The wedge product of a $1$-form and a $2$-form I'm trying to understand the wedge product of a one form and a two form. My difficulty is that I end up with a $dx \wedge dx \wedge dy$, for example, and I know a wedge of itself is 0. Does this become $0 \wedge dy$, and doesn't that just equal 0? The problem that I'm told that what I end up with should be a three form.
Here is the example I'm working with:

Find $\alpha \wedge \omega$ given that
  $\alpha = dx +dz$ and $\omega = dy \wedge dz + xdz \wedge dx + ydx \wedge dy$.
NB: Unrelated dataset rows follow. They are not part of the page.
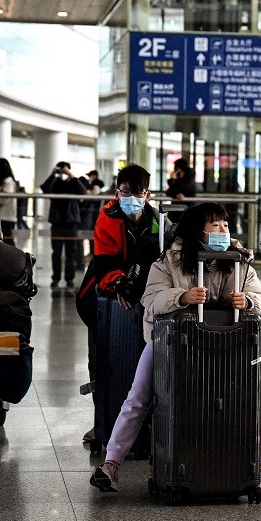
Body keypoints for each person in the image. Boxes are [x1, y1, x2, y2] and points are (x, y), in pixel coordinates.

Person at [90, 202, 261, 492]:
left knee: (244, 398)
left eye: (225, 225)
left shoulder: (239, 260)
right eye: (215, 226)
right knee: (138, 397)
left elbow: (259, 298)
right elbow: (151, 299)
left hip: (225, 342)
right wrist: (181, 297)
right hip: (168, 343)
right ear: (197, 230)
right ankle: (111, 463)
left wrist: (247, 302)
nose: (223, 230)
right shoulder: (169, 260)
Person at [82, 164, 160, 443]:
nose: (131, 199)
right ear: (117, 192)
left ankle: (143, 429)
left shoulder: (157, 221)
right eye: (125, 193)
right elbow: (104, 259)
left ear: (147, 195)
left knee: (143, 364)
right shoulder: (108, 216)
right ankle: (103, 422)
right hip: (104, 299)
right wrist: (117, 284)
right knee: (102, 359)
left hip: (144, 297)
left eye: (137, 193)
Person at [41, 161, 87, 291]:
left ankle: (69, 278)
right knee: (56, 252)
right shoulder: (55, 182)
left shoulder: (73, 182)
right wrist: (53, 174)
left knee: (70, 253)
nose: (62, 171)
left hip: (71, 222)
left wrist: (71, 175)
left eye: (64, 169)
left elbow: (82, 191)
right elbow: (45, 188)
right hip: (57, 222)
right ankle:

 A: $dx\wedge dx \wedge dy$ does equal $0$.  But that doesn't mean that the wedge product of a $1$-form and a $2$-form is always $0$.  Let's look at an example.  Let $\alpha_1 = xy\ dx + z^2\ dz$ and $\alpha_2 = 2\ dx\wedge dy - \cos(x)\ dy\wedge dz$.  Then the wedge product is 
$$\begin{align}\alpha_1 \wedge \alpha_2 &= (xy\ dx + z^2\ dz)\wedge(2\ dx\wedge dy - \cos(x)\ dy\wedge dz) \\ &= (xy\ dx)\wedge[2\ dx\wedge dy - \cos(x)\ dy\wedge dz] + (z^2\ dz)\wedge[2\ dx\wedge dy - \cos(x)\ dy\wedge dz] \\ &= \big(2xy\ dx\wedge dx\wedge dy - xy\cos(x)\ dx\wedge dy\wedge dz\big)+ \big(2z^2\ dz\wedge dx\wedge dy- z^2\cos(x)\ dz\wedge dy\wedge dz\big) \\ &= (0-xy\cos(x)\ dx\wedge dy\wedge dz)+ (2z^2\ dx\wedge dy\wedge dz - 0) \\ &= (2z^2-xy\cos(x))\ dx\wedge dy\wedge dz\end{align}$$
To make more explicit my use of the associativity and anticommutativity of the wedge product above, I'll work these parts out here: $$\begin{array}{crl} (1)\quad &dx \wedge dx \wedge dy &= (dx \wedge dx)\wedge dy \\ &&= 0\wedge dy \\ &&= 0 \\ \hline(2)\quad &dz\wedge dx\wedge dy &= (dz \wedge dx)\wedge dy \\ &&= -(dx\wedge dz)\wedge dy \\ &&= -dx\wedge (dz\wedge dy) \\ &&= dx\wedge (dy\wedge dz) \\ &&= dx\wedge dy\wedge dz \\ \hline(3)\quad &dz\wedge dy\wedge dz &= (dz \wedge dy) \wedge dz \\ &&= -(dy\wedge dz)\wedge dz \\ &&= -dy\wedge (dz\wedge dz) \\ &&= -dy\wedge 0 \\ &&= 0\end{array}$$